Nachdem etwa eine Minute in der Stille vergangen war, erschien in der Mitte des Bildschirms ein kleiner, weißer Punkt. Er verlängerte sich und wurde zu einem schmalen Spalt, der in innerhalb von Sekunden erneut wuchs, sodass nun der Bildschirm weiß aufleuchtete. Noch bevor ein Bild zu sehen war, hörte ich bereits Gelächter und Geschrei. Die Stimmen waren Anfangs laut, doch verklangen sie zum Ende hin immer weiter. Es war als wäre ich in einem Tunnel gefangen. Immer wieder kamen die Stimmen wieder auf mich zurück. Doch was mich am meisten verwunderte war, dass auch diese Stimmen mir bekannt waren. Es waren die Stimmen zweier Männer... Als das Bild erschien, riss ich meine Augen auf und staunte. Was ich dort sah, war etwas was ich bereits erlebt hatte. Ich sah eine Gruppe von Schülern, die im Halbkreis versammelt vor einer großen Backsteinmauer standen. Sie standen nur da und taten nichts außer in die Mitte zu sehen. Ich rieb meine Augen, um zu überprüfen, ob das nicht alles nur ein Traum war. Doch als ich sie wieder öffnete, stand ich ebenfalls in dieser gewaltigen Menschenmasse, die mit großen Augen das Geschehen miterlebten.
Ich stand nun mitten in dieser großen Menge. Vor mir standen zwei junge, große Männer. Sie starrten abwertend auf den Jungen hinab, der zusammengekauert an der Backsteinwand hockte, und hatten die Arme vor ihrer Brust verschränkt. Er schaute auf seine Hände. Sie waren voller Blut und seine Nase hatte eine merkwürdige Form. Auch aus dieser strömte Blut. Mit angewinkelten Beinen saß er nun auf dem blanken Betonfußboden. Man konnte sein Gesicht, vor lauter Blut, nicht erkennen. Einer der Männer hockte sich vor ihn und grinste schadenfroh. Mit belustigtem Ton in der Stimme sprach er:,, Und ich dachte ihr Nerds könnt nicht bluten, sondern lauft über Herzleiste." Schallendes Gelächter brach aus. Die Gruppe krümmte sich vor lachen, doch der zweite Mann blieb souverän und stand nur grinsend da.
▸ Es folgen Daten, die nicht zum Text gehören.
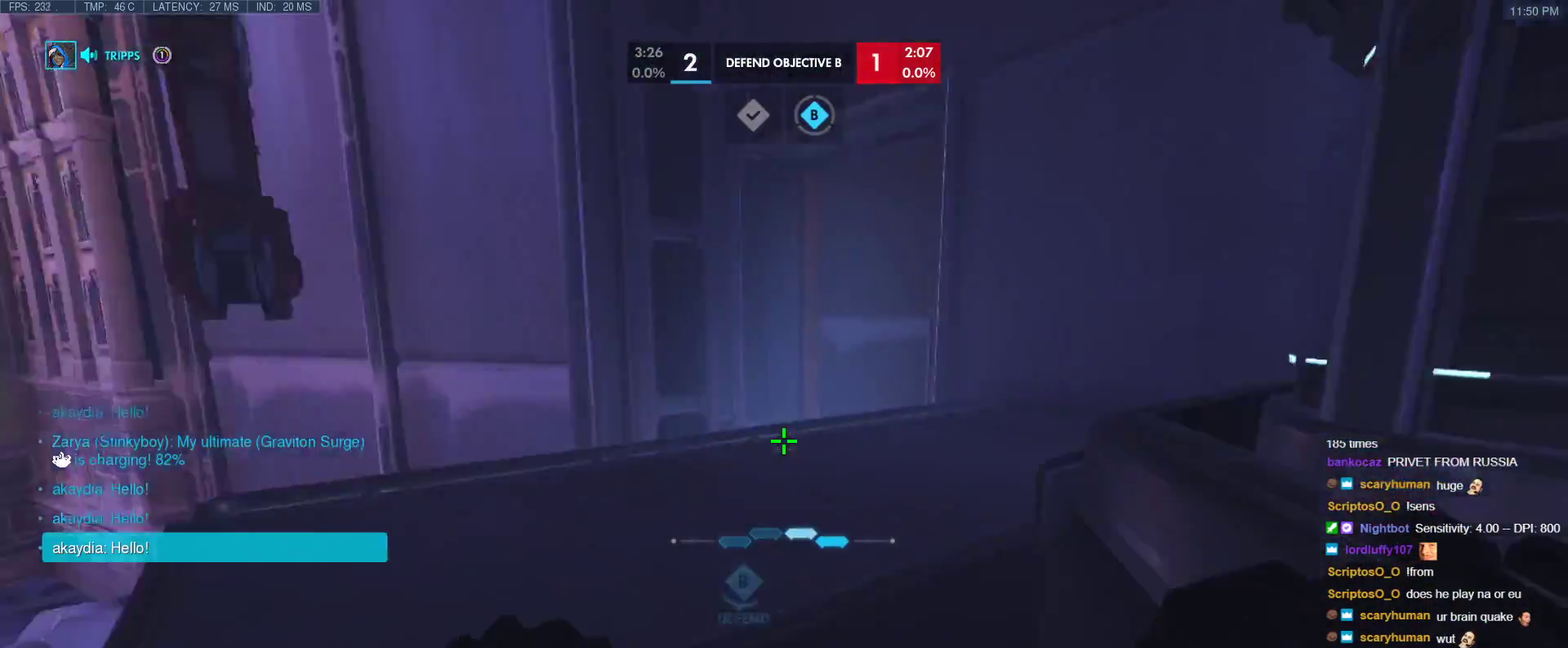
{"keys": ["w"], "events": [[17, "w", "down"], [117, "a", "up"], [200, "tab", "down"], [300, "w", "up"], [383, "tab", "up"], [433, "w", "down"]]}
Nun meinte der Mann erneut:,, Ach Ben... Komm schon... Mach es uns doch nicht zu einfach. Wehr dich." "Ben?"
Sofort wurde mir bewusst was dort passierte. Der Junge der dort zusammengekauert saß, war ich. Es war ich. Die beiden Männer waren Erik und Thomas Schiller. Sie waren die angesagtesten Jungs der Schule und, wie der Name wahrscheinlich verriet, Brüder. Der schlimmste von beiden war Erik. Er war derjenige der mich demütigte und verprügelte. Der mir jegliche Ehre an der Schule nahm. Thomas war zwar immer an Eriks Seite und hielt ihn nie davon ab, so wie jeder es eigentlich nie tat, aber tat nie selbst etwas. Erik schnappte mich an meinem grünen Hoodie und zog mich an der Mauer hoch. Ich ließ meinen Kopf zur Seite fallen und Blut tropfte auf den Boden. ,,Das dachte ich mir...", meinte Erik. Er starrte grimmig in meine halb geschlossenen Augen. ,,...Du bist nicht mehr als ein schwaches Stück scheiße. Nicht mehr als ein verdammter kleiner Nerd." Er ließ mich auf den harten Steinboden fallen und ich rieb mir schwach den Hinterkopf. Mein blonder Scheitel fiel auf meine Stirn und die Haare färbten sich rot. Erik drehte sich nun zu der lachenden Masse und steckte die Arme in die Luft. ,,HEUTE ABEND PARTY BEI MIR!!!"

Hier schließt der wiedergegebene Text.